Venu d’Alexandrie à Éphèse, Apollos, cet homme de culture grecque (et peut-être disciple du philosophe Philon), tout en étant versé dans les Écritures, est en contact avec la communauté juive de la ville. Invité au service religieux de la synagogue, il prêche avec éloquence la « Voie du Seigneur »[1] et attire l’attention de Priscille et Aquila, qui le mettent plus au fait de la doctrine de Jésus-Christ.

En fait, Apollos n’a connu que le « baptême de Jean », un baptême de conversion et de purification des péchés[1]. L’incident, comme celui raconté au chapitre suivant des Actes, révèle qu’il existait un groupe de disciples de Jean qui survécut à la mort du Précurseur et ne se rallia que plus tard au christianisme pentecostal[2].

Apollos passe en Achaïe (Grèce) avec une lettre de recommandation des chrétiens d’Éphèse.

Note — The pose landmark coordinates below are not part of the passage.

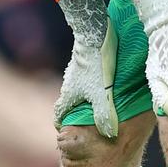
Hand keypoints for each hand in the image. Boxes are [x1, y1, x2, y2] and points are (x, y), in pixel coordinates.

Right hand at [54, 17, 118, 136]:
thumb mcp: (102, 93)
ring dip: (87, 96)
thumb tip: (109, 133)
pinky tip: (107, 82)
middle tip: (89, 118)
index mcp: (69, 94)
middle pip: (69, 100)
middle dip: (77, 110)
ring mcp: (76, 70)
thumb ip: (104, 114)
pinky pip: (87, 76)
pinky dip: (93, 83)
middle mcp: (69, 82)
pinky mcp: (84, 59)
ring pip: (79, 87)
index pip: (59, 113)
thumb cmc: (97, 66)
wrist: (94, 33)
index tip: (65, 128)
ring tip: (102, 101)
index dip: (61, 123)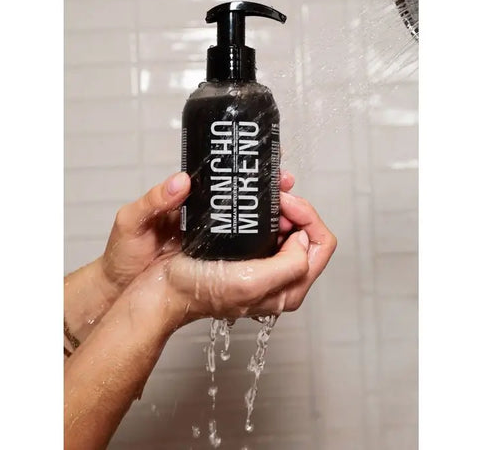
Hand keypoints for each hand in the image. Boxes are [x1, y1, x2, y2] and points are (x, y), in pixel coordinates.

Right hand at [112, 173, 336, 330]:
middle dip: (296, 209)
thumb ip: (288, 265)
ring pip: (289, 230)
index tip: (284, 202)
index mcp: (288, 289)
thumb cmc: (199, 290)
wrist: (163, 290)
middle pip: (308, 234)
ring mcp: (265, 269)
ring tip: (269, 193)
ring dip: (283, 208)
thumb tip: (302, 238)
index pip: (320, 244)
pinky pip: (270, 231)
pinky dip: (268, 214)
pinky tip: (255, 205)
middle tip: (277, 194)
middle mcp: (281, 281)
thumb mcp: (249, 282)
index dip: (307, 216)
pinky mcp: (248, 258)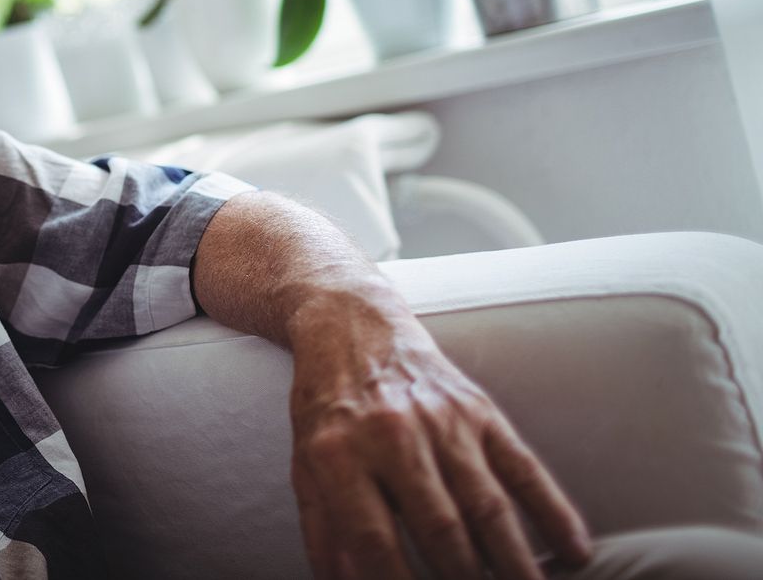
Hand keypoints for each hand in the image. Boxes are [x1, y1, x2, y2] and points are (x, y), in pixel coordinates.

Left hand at [287, 291, 592, 579]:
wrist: (352, 325)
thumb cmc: (327, 406)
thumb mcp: (306, 463)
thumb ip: (323, 531)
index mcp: (340, 454)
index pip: (373, 541)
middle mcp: (393, 436)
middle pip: (442, 531)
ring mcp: (443, 422)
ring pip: (488, 508)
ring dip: (515, 565)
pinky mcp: (480, 410)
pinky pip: (524, 468)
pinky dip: (554, 513)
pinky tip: (574, 553)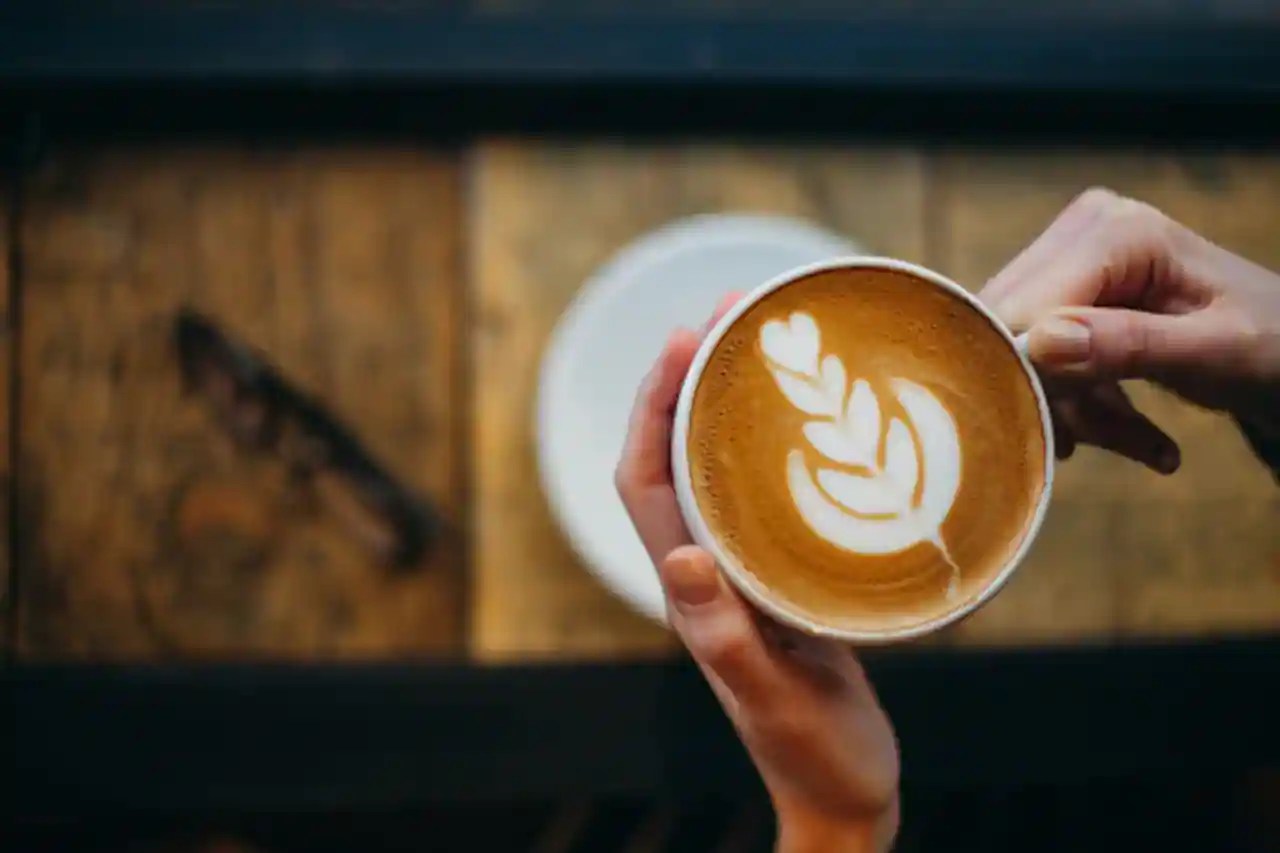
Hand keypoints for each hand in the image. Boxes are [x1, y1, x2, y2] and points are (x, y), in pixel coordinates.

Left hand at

À Corinthe, il a du succès : il est « d’un grand secours aux fidèles[3] », sans nul doute parce que sa culture grecque lui permet de faire passer plus facilement le message et de le présenter de manière attrayante : « Avec la force de ses arguments, il a raison des Juifs en public, prouvant par les Écritures que le Messie c’était Jésus[4]. »

Il devient un collaborateur de Paul qui, par quatre fois[5], mentionne son nom dans sa Première épître aux Corinthiens. À Corinthe, Apollos est influent et a ses partisans : aussi Paul insiste-t-il sur le danger des divisions et de la formation de « cliques » : « Chacun de vous parle ainsi : moi j’appartiens à Paul ; moi à Apollos ; moi à Kephas[6]. Le Christ est-il divisé ? Est-ce Paul qui a été crucifié pour vous [7]? »

Plus tard, d’Éphèse, Paul souhaite envoyer le « frère » Apollos auprès de la communauté de Corinthe[8], mais Apollos refuse. Sans doute ne souhaite-t-il pas que sa présence ranime les tensions qui secouent la communauté chrétienne de Corinthe. Il est clair qu’il y a ses partisans.

Une dernière mention d’Apollos est faite dans la lettre de Paul à Tite. Il recommande à Tite de « veiller avec zèle au voyage d'Apollos[9] ». Cela montre qu’Apollos est resté missionnaire et collaborateur de Paul.

Auteur de l’épître aux Hébreux ?[modifier | modifier le code]

Martin Luther est le premier à avoir proposé Apollos comme auteur de l’Épître aux Hébreux (qui est plutôt un sermon qu'une lettre). Cette théorie a été reprise par d’autres biblistes après lui. Soulignant les affinités littéraires existant entre l’épître et les écrits de Philon d’Alexandrie, le dominicain C. Spicq est le grand protagoniste contemporain de cette théorie. D’autres, dont Albert Vanhoye, restent sceptiques.

Diverses traditions – aucune fiable – donnent Apollos comme évêque d’Iconium, ou de Césarée, ou même de Corinthe… Rien n’est certain.

Il n’est pas considéré comme saint par l’Église catholique romaine. Son nom ne se trouve pas dans l’ancien Martyrologe romain. Certaines églises particulières le commémorent cependant le 13 février.